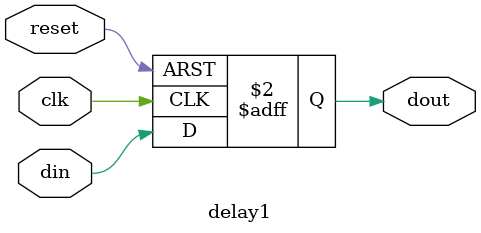
<source format=v>
`timescale 1ns / 1ps


module delay1(
    input clk,
    input din,
    output reg dout,
    input reset
    );
    always@(posedge clk or posedge reset)
    begin
    if(reset)
     dout<=0;
     else
       dout<=din;
    end
endmodule

</source>
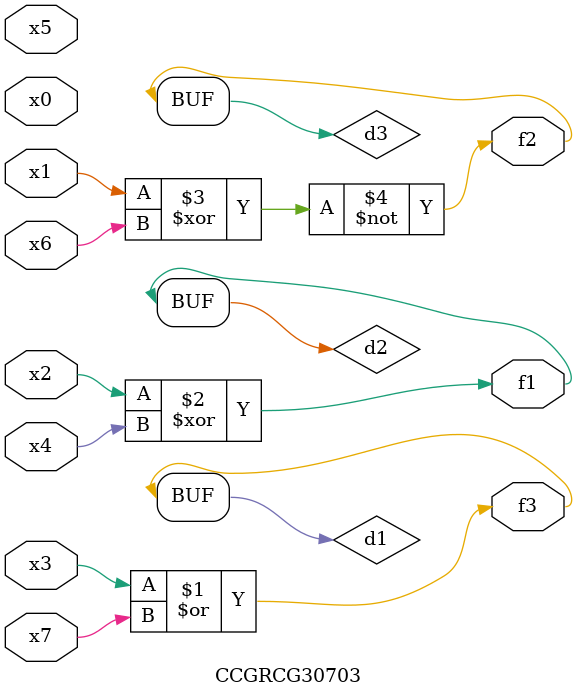
<source format=v>
module CCGRCG30703(
	input x0, x1, x2, x3, x4, x5, x6, x7,
	output f1, f2, f3
);

	wire d1, d2, d3;

	or (d1, x3, x7);
	xor (d2, x2, x4);
	xnor (d3, x1, x6);
	assign f1 = d2;
	assign f2 = d3;
	assign f3 = d1;
endmodule

</source>
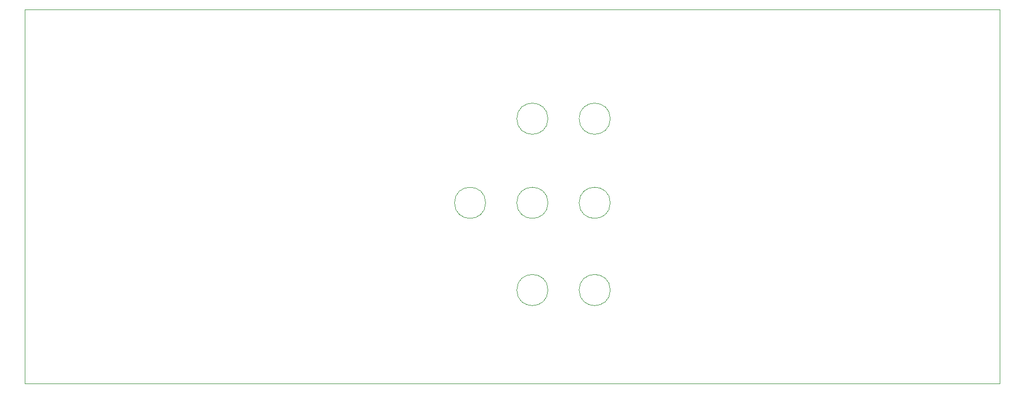
<source format=gbr>
%TF.GenerationSoftware,KiCad,Pcbnew,(5.1.6)-1*%
%TF.CreationDate,2020-12-26T12:13:23-05:00*%
%TF.ProjectId,fuente_smps_250w,6675656e-7465-45f7-936d-70735f323530,rev?*%
%TF.SameCoordinates,Original*%
%TF.FileFunction,Profile,NP*%
%FSLAX46Y46*%
G04 Gerber Fmt 4.6, Leading zero omitted, Abs format (unit mm)*
G04 Created by KiCad (PCBNEW (5.1.6)-1) date 2020-12-26 12:13:23*
%MOMM*%
%LPD*%
G01*
G04 APERTURE LIST*
%TA.AperFunction,Profile*%
%ADD10C,0.050000*%
%TD*%
G04 APERTURE END LIST*
D10*
X135000000Y-96000000D02*
G75*
G03*
X135000000Y-96000000I-2500000J0D01*
G01*
X155000000Y-96000000D02*
G75*
G03*
X155000000Y-96000000I-2500000J0D01*
G01*
X145000000Y-96000000D02*
G75*
G03*
X145000000Y-96000000I-2500000J0D01*
G01*
X155000000Y-110000000D02*
G75*
G03*
X155000000Y-110000000I-2500000J0D01*
G01*
X145000000Y-110000000D02*
G75*
G03*
X145000000Y-110000000I-2500000J0D01*
G01*
X155000000Y-82500000D02*
G75*
G03*
X155000000Y-82500000I-2500000J0D01*
G01*
X145000000Y-82500000D02*
G75*
G03*
X145000000Y-82500000I-2500000J0D01*
G01*
X61000000Y-65000000D02*
X217500000Y-65000000D01*
X61000000Y-125000000D02*
X61000000Y-65000000D01*
X217500000Y-125000000D02*
X61000000Y-125000000D01*
X217500000Y-65000000D02*
X217500000Y-125000000D01*
M02*

</source>
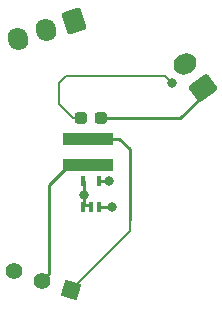
<source format=gbr>
%TF.GenerationSoftware,KiCad,Pcbnew,(6.0.8-1)-1*%
%TF.CreationDate,2022-11-16T20:22:43-05:00*%
%TF.ProjectId,Untitled,556e7469-746c-4656-942e-6b696361645f,rev?*%
%TF.SameCoordinates,Original*%
%TF.FileFunction,Copper,L1,Top*%
%TF.FilePolarity,Positive*%
%FSLAX46Y46*%
G04 Gerber Fmt 4.6, Leading zero omitted, Abs format (unit mm)*
G04 Created by KiCad (PCBNEW (6.0.8-1)-1) date 2022-11-16 20:22:43*
%MOMM*%
%LPD*%
G01*
G04 APERTURE LIST*
G04 Aperture macros list*
%AMRoundRect*
0 Rectangle with rounded corners*
0 $1 Rounding radius*
0 $2 $3 $4 $5 $6 $7 $8 $9 X,Y pos of 4 corners*
0 Add a 4 corners polygon primitive as box body*
4,1,4,$2,$3,$4,$5,$6,$7,$8,$9,$2,$3,0*
0 Add four circle primitives for the rounded corners*
1,1,$1+$1,$2,$3*
1,1,$1+$1,$4,$5*
1,1,$1+$1,$6,$7*
1,1,$1+$1,$8,$9*
0 Add four rect primitives between the rounded corners*
20,1,$1+$1,$2,$3,$4,$5,0*
20,1,$1+$1,$4,$5,$6,$7,0*
20,1,$1+$1,$6,$7,$8,$9,0*
20,1,$1+$1,$8,$9,$2,$3,0*%
%AMHorizOval*
0 Thick line with rounded ends*
0 $1 width*
0 $2 $3 position (X,Y) of the first rounded end (center of the circle)*
0 $4 $5 position (X,Y) of the second rounded end (center of the circle)*
0 Add line between two ends*
20,1,$1,$2,$3,$4,$5,0*
0 Add two circle primitives to create the rounded ends*
1,1,$1,$2,$3*
1,1,$1,$4,$5*%
%AMRotRect*
0 Rectangle, with rotation*
0 The origin of the aperture is its center*
0 $1 length*
0 $2 width*
0 $3 Rotation angle, in degrees counterclockwise*
0 Add horizontal line*
21,1,$1,$2,0,0,$3*%
G04 Aperture macros list end*
%TA.AperFunction,SMDPad,CuDef*%
%ADD10RoundRect,0.237500X-0.287500X-0.237500X0.287500X-0.237500X0.287500X0.237500X-0.287500X0.237500X0*%
%TD*%
%TA.AperFunction,SMDPad,CuDef*%
%ADD11RoundRect,0.087500X-0.087500X-0.337500X0.087500X-0.337500X0.087500X0.337500X-0.087500X0.337500X0*%
%TD*%
%TA.AperFunction,SMDPad,CuDef*%
%ADD12R,4.300000X1.100000*%
%TD*%
%TA.AperFunction,ComponentPad*%
%ADD13RoundRect,0.250000X0.346597X0.874926X-0.794671X0.504106X-0.346597X-0.874926X0.794671X-0.504106X0*%
%TD*%
%TA.AperFunction,ComponentPad*%
%ADD14HorizOval,1.700000X-0.038627X0.118882X0.038627X-0.118882X0*%
%TD*%
%TA.AperFunction,ComponentPad*%
%ADD15RotRect,1.397000X1.397000X162.000000*%
%TD*%
%TA.AperFunction,ComponentPad*%
%ADD16C,1.397000*%
%TD*%
%TA.AperFunction,ComponentPad*%
%ADD17RoundRect,0.250000X0.959434X-0.044571X0.254092X0.926249X-0.959434X0.044571X-0.254092X-0.926249X0*%
%TD*%
%TA.AperFunction,ComponentPad*%
%ADD18HorizOval,1.700000X0.121353X0.088168X-0.121353X-0.088168X0*%
%TD*%
%TA.AperFunction,ViaPad*%
%ADD19C,0.800000*%
%TD*%
%TA.AperFunction,Conductor*%
%ADD20C,0.250000*%
%TD*%
%TA.AperFunction,Conductor*%
%ADD21C,0.200000*%
%TD*%
G04 APERTURE END LIST*
D10*
%TO.P,REF\u002A\u002A,1*%
%TO.N,N/C*%
X102865000Y-55200000D03*
%TO.P,REF\u002A\u002A,2*%
X104615000Y-55200000D03*
%TD*%
D11*
%TO.P,,1*%
%TO.N,N/C*%
X103090000Y-62700000D03*
%TD*%
%TO.P,REF\u002A\u002A,1*%
%TO.N,N/C*%
X103090000Y-62700000D03*
%TO.P,REF\u002A\u002A,2*%
X103740000Y-62700000D03*
%TO.P,REF\u002A\u002A,3*%
X104390000Y-62700000D03*
%TO.P,REF\u002A\u002A,4*%
X104390000Y-60500000D03*
%TO.P,REF\u002A\u002A,5*%
X103090000Y-60500000D03*
%TD*%
%TO.P,,5*%
%TO.N,N/C*%
X103090000Y-60500000D03*
%TD*%
D12*
%TO.P,REF\u002A\u002A,1*%
%TO.N,N/C*%
X103490000Y-56910000D03*
%TO.P,REF\u002A\u002A,2*%
X103490000Y-59110000D03*
%TD*%
D13*
%TO.P,REF\u002A\u002A,1*%
%TO.N,N/C*%
X102300000Y-46928153D03*
D14*
%TO.P,REF\u002A\u002A,2*%
X99922359Y-47700695D03*
%TO.P,REF\u002A\u002A,3*%
X97544717Y-48473238D03*
%TD*%
D15*
%TO.P,REF\u002A\u002A,1*%
%TO.N,N/C*%
X102005167Y-69727811D03*
D16*
%TO.P,REF\u002A\u002A,2*%
X99589483Y-68942908D03*
%TO.P,REF\u002A\u002A,3*%
X97173800Y-68158005D03*
%TD*%
D17*
%TO.P,REF\u002A\u002A,1*%
%TO.N,N/C*%
X113200000Y-52600000D03*
D18*
%TO.P,REF\u002A\u002A,2*%
X111730537Y-50577458D03*
%TD*%
D19*
%TO.N,*%
X105490000Y-62710000D03*
X110600000Y-52200000D03*
X105290000Y-60510000D03*
X103110000Y-61690000D03*
%TD*%
D20*
%TO.N,*%
X107000000Y-57800000D02*
X107000000Y-63800000D01*
D21*
X102005167Y-69727811D02*
X107000000Y-64732978D01*
X107000000Y-64732978D02*
X107000000Y-63800000D01*
D20*
X100200000Y-67400000D02*
X100200000Y-68332391D01*
X100200000Y-68332391D02*
X99589483Y-68942908D01*
X104815000Y-55200000D02*
X111300000Y-55200000D01*
X113200000Y-53300000D02*
X113200000Y-52600000D01*
X111300000Y-55200000D02*
X113200000Y-53300000D01*
D21*
X110600000Y-52200000D02*
X110000000Y-51600000D01*
D20*
X101890000Y-59110000D02*
X100200000Y-60800000D01*
X103490000Y-56910000D02*
X106110000Y-56910000D01*
D21*
X101000000Y-54000000D02*
X102200000Y-55200000D01*
X110000000Y-51600000D02*
X101600000Y-51600000D01*
D20*
X103110000Y-62570000D02*
X103110000Y-60540000D01*
X104410000Y-60480000D02*
X105260000Y-60480000D01*
D21*
X102200000Y-55200000D02*
X102865000Y-55200000D01*
D20*
X103490000Y-59110000D02*
X101890000Y-59110000D01*
X104410000Y-62680000D02*
X105460000Y-62680000D01*
X106110000Y-56910000D02*
X107000000Y-57800000D01*
D21*
X101000000Y-52200000D02*
X101000000Y-54000000D01*
D20*
X103760000Y-62570000D02*
X103110000Y-62570000D01*
D21*
X101600000Y-51600000D02*
X101000000Y-52200000D01*
D20*
X100200000Y-60800000D02*
X100200000Y-67400000D01*
%TD*%
M02*

</source>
+ + + + + + +
Within the listing above, give again exactly every line from the line with "G04 Aperture macros list*" through the line with "1,1,$1+$1,$8,$9*", both included, and no other line.

G04 Aperture macros list*
%AMRoundRect*
0 Rectangle with rounded corners*
0 $1 Rounding radius*
0 $2 $3 $4 $5 $6 $7 $8 $9 X,Y pos of 4 corners*
0 Add a 4 corners polygon primitive as box body*
4,1,4,$2,$3,$4,$5,$6,$7,$8,$9,$2,$3,0*
0 Add four circle primitives for the rounded corners*
1,1,$1+$1,$2,$3*
1,1,$1+$1,$4,$5*
1,1,$1+$1,$6,$7*
1,1,$1+$1,$8,$9*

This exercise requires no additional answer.